Reproduce each of the following items word for word, without changing any characters.

ENTRIES SUPPLIED
::::
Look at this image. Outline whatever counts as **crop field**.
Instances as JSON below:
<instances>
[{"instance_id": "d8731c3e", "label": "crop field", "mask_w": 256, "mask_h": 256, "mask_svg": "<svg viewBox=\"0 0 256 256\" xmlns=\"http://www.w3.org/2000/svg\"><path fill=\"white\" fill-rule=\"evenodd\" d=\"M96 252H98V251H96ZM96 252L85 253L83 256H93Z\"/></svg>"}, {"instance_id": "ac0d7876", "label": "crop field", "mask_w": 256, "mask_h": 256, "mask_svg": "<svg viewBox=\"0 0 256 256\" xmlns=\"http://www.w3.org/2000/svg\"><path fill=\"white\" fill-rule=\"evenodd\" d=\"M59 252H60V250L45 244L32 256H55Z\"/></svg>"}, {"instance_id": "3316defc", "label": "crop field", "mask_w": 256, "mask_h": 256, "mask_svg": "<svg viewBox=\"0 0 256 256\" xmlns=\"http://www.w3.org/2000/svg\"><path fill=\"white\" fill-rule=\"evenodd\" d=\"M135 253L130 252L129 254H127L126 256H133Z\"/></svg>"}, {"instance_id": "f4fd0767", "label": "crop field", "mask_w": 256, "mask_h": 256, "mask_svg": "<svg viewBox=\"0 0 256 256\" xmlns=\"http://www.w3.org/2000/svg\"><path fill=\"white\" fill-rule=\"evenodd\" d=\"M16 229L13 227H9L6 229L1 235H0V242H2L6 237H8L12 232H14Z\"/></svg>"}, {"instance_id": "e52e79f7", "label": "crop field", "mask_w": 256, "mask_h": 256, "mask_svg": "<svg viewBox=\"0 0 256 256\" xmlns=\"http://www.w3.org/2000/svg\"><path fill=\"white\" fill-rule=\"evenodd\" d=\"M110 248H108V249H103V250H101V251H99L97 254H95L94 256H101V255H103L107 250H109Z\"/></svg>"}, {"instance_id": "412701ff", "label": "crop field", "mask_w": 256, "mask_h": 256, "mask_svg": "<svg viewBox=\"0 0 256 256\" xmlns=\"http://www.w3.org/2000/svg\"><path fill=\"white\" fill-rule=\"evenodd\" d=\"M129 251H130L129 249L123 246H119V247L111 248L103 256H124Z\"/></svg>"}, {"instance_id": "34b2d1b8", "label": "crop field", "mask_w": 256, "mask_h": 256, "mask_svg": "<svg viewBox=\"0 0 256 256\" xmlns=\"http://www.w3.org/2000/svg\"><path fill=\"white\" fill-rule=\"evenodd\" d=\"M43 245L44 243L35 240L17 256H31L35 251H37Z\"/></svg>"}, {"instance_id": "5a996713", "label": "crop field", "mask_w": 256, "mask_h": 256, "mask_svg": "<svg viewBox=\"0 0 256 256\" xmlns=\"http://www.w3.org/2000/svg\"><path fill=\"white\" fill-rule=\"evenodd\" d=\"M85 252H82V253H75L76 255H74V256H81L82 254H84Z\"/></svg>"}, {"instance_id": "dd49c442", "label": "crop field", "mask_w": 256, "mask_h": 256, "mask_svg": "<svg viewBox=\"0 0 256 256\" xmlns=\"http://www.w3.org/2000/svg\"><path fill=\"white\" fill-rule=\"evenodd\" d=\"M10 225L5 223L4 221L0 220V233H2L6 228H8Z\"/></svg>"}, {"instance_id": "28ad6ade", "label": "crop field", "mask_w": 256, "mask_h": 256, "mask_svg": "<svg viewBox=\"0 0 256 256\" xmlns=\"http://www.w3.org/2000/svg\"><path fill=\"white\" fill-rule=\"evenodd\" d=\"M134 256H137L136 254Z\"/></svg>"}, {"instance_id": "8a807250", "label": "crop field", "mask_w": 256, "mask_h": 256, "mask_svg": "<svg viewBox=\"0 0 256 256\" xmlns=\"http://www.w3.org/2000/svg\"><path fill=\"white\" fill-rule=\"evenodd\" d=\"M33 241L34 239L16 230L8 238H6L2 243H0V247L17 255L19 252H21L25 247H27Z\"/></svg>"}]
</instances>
::::
RIGHT ANSWER
Look at this image. Outline whatever counts as **crop field**.
Instances as JSON below:
<instances>
[{"instance_id": "d8731c3e", "label": "crop field", "mask_w": 256, "mask_h": 256, "mask_svg": "<svg viewBox=\"0 0 256 256\" xmlns=\"http://www.w3.org/2000/svg\"><path fill=\"white\" fill-rule=\"evenodd\" d=\"M96 252H98V251H96ZM96 252L85 253L83 256H93Z\"/></svg>"}, {"instance_id": "ac0d7876", "label": "crop field", "mask_w": 256, "mask_h": 256, "mask_svg": "<svg viewBox=\"0 0 256 256\" xmlns=\"http://www.w3.org/2000/svg\"><path fill=\"white\" fill-rule=\"evenodd\" d=\"M59 252H60V250L45 244L32 256H55Z\"/></svg>"}, {"instance_id": "3316defc", "label": "crop field", "mask_w": 256, "mask_h": 256, "mask_svg": "<svg viewBox=\"0 0 256 256\" xmlns=\"http://www.w3.org/2000/svg\"><path fill=\"white\" fill-rule=\"evenodd\" d=\"M135 253L130 252L129 254H127L126 256H133Z\"/></svg>"}, {"instance_id": "f4fd0767", "label": "crop field", "mask_w": 256, "mask_h": 256, "mask_svg": "<svg viewBox=\"0 0 256 256\" xmlns=\"http://www.w3.org/2000/svg\"><path fill=\"white\" fill-rule=\"evenodd\" d=\"M16 229L13 227H9L6 229L1 235H0V242H2L6 237H8L12 232H14Z\"/></svg>"}, {"instance_id": "e52e79f7", "label": "crop field", "mask_w": 256, "mask_h": 256, "mask_svg": "<svg viewBox=\"0 0 256 256\" xmlns=\"http://www.w3.org/2000/svg\"><path fill=\"white\" fill-rule=\"evenodd\" d=\"M110 248H108V249H103V250H101V251H99L97 254H95L94 256H101V255H103L107 250H109Z\"/></svg>"}, {"instance_id": "412701ff", "label": "crop field", "mask_w": 256, "mask_h": 256, "mask_svg": "<svg viewBox=\"0 0 256 256\" xmlns=\"http://www.w3.org/2000/svg\"><path fill=\"white\" fill-rule=\"evenodd\" d=\"M129 251H130L129 249L123 246H119V247L111 248L103 256H124Z\"/></svg>"}, {"instance_id": "34b2d1b8", "label": "crop field", "mask_w": 256, "mask_h": 256, "mask_svg": "<svg viewBox=\"0 0 256 256\" xmlns=\"http://www.w3.org/2000/svg\"><path fill=\"white\" fill-rule=\"evenodd\" d=\"M43 245L44 243L35 240L17 256H31L35 251H37Z\"/></svg>"}, {"instance_id": "5a996713", "label": "crop field", "mask_w": 256, "mask_h": 256, "mask_svg": "<svg viewBox=\"0 0 256 256\" xmlns=\"http://www.w3.org/2000/svg\"><path fill=\"white\" fill-rule=\"evenodd\" d=\"M85 252H82V253H75L76 255H74V256H81L82 254H84Z\"/></svg>"}, {"instance_id": "dd49c442", "label": "crop field", "mask_w": 256, "mask_h": 256, "mask_svg": "<svg viewBox=\"0 0 256 256\" xmlns=\"http://www.w3.org/2000/svg\"><path fill=\"white\" fill-rule=\"evenodd\" d=\"M10 225L5 223L4 221L0 220V233H2L6 228H8Z\"/></svg>"}, {"instance_id": "28ad6ade", "label": "crop field", "mask_w": 256, "mask_h": 256, "mask_svg": "<svg viewBox=\"0 0 256 256\" xmlns=\"http://www.w3.org/2000/svg\"><path fill=\"white\" fill-rule=\"evenodd\" d=\"M134 256H137L136 254Z\"/></svg>"}, {"instance_id": "8a807250", "label": "crop field", "mask_w": 256, "mask_h": 256, "mask_svg": "<svg viewBox=\"0 0 256 256\" xmlns=\"http://www.w3.org/2000/svg\"><path fill=\"white\" fill-rule=\"evenodd\" d=\"M33 241L34 239L16 230L8 238H6L2 243H0V247L17 255L19 252H21L25 247H27Z\"/></svg>"}]
</instances>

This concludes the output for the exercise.